Posts Tagged ‘persillade’

Mission Street Food

Tuesday, March 30th, 2010

Mission Street Food is a rare restaurant anomaly in San Francisco. Strike that. It is a rare restaurant anomaly anywhere. You see, it is not a full-fledged restaurant (although they are striving towards becoming one). They only operate two days a week — Thursday and Saturdays — out of a dinky and understated Chinese Restaurant, Lung Shan. If you don’t have reservations, you are likely to be presented with a line of people, waiting for a table.  It is worth the wait. $5.00 corkage is one of the cheapest in the city, but bear in mind that you are drinking your quaff from tiny Chinese teacups.

The menu changes every week and the prices are incomparable. The dishes are served family style and easily feed two or three people each. On the evening I finally got my dining buddy, Lisa, to join me, we were intensely lucky to have the menu be geared entirely around Beef Seven Ways (meaning for us – mostly OFFAL!)

Our first course, priced at a mere $10.00, was Mosaic of Carpaccio; New York strip steak and honeycomb trip with a slow-cooked egg, violet mustard, fried capers, and potato chips.  The selection of meats were sliced wafer thin, tender and rich. The only downside of the dish was the accompaniment of the rather pedestrian potato chips. There are easily half-a-dozen different, EASY ways to present a carbohydrate other than opening a bag of Lay’s.

Next up was an Oxtail Terrine, with fines herb gelée, root vegetable brunoise, truffled egg, mixed chicories, puffed barley, and spring herbs. Here is my confession; it was a posted picture of the chef making this very terrine which enticed me to this meal. Despite the varied flavors, this was a very balanced and well-made terrine; fresh and surprisingly light. It made me miss creating my own terrines. Quite a deal at $9.00.

Lisa is a sucker for marrow bones and their presentation of Beef Consommé with marrow butter toast and persillade might very well have been the dish of the evening. Two long croutons were presented with the broth poured tableside. Pacing ourself because we had ordered the entire menu (and, admittedly, packed up some of the terrine to take home), this was a course we finished easily and eagerly. $8.00.

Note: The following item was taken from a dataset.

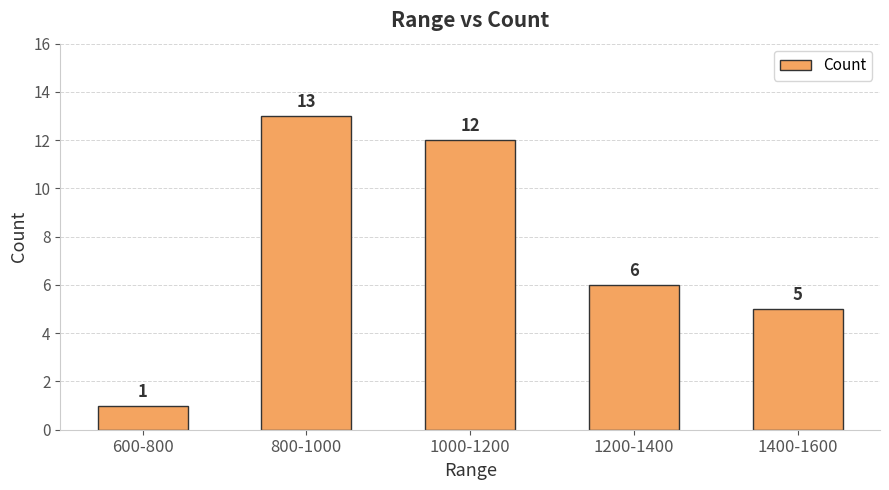

Reading left to right, transcribe all the data shown in this chart.

1	13	12	6	5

Based on the menu description, the Surf and Turf was quite possibly destined to be Lisa’s favorite; simmered Atlantic skate with crispy sweetbreads with asparagus, crushed pea, and sea urchin emulsion. We both adore sweetbreads AND skate but this is the one dish which somewhat faltered for me. The sea urchin emulsion on the sweetbreads worked extremely well but the crushed pea and asparagus sauce for the skate was heavily spiced with something that bit back. I was happy with the few bites of pure fish I could get, but it was a discordant flavor against the light, engaging foam on the sweetbreads. There was nothing that brought these two main ingredients together. But Lisa liked them both; $12.00

Tongue and Cheek — hilariously entitled and delectable to behold — continued our beefy endeavor. Seared tongue, braised cheek, savoy cabbage served with a demiglace and fresh grated horseradish. The intense richness of these meats precluded us from taking much more than a few bites, reserving the bulk for left-over status. The cabbage was a brilliant, somewhat palate-cleansing attribute which helped cut through the fatty texture of these meats. $11.00

Served last in the bovine extravaganza, was Aged USDA Prime Ribeye with potato espuma, charred scallion pickle, and béarnaise sauce. While Lisa is a sucker for all things with sea urchin, for me, it is all about a good béarnaise sauce. The potato espuma was almost non-existent in its fluffiness, practically disappearing when it hit the mouth. I was ready to scrape my fingertips through the béarnaise but thankfully, the meat was an excellent tool for job in lieu of my fingers. This was the most expensive dish of the evening, a whopping $14.00

This was a rare evening at Mission Street Food in that the only “dessert” which was offered was Sweet & Sticky Glazed Habañero Jerky. I suppose they wanted to stay within the Beef theme, but our server advised us that as opposed to a delightful sweet finish, the habañero predominated the flavors, providing a mostly spicy finish which we opted to avoid. When all was said and done, with tip and wine, the cost of this meal PER PERSON was around $60.00. Had I thought to bring a wine from my collection, we would have gotten it around the $50 per person mark. For the quantity and quality of food offered, there truly is no better deal in town; as long as it is a Thursday or a Saturday. Oh, and of special note, they serve late. Up until midnight!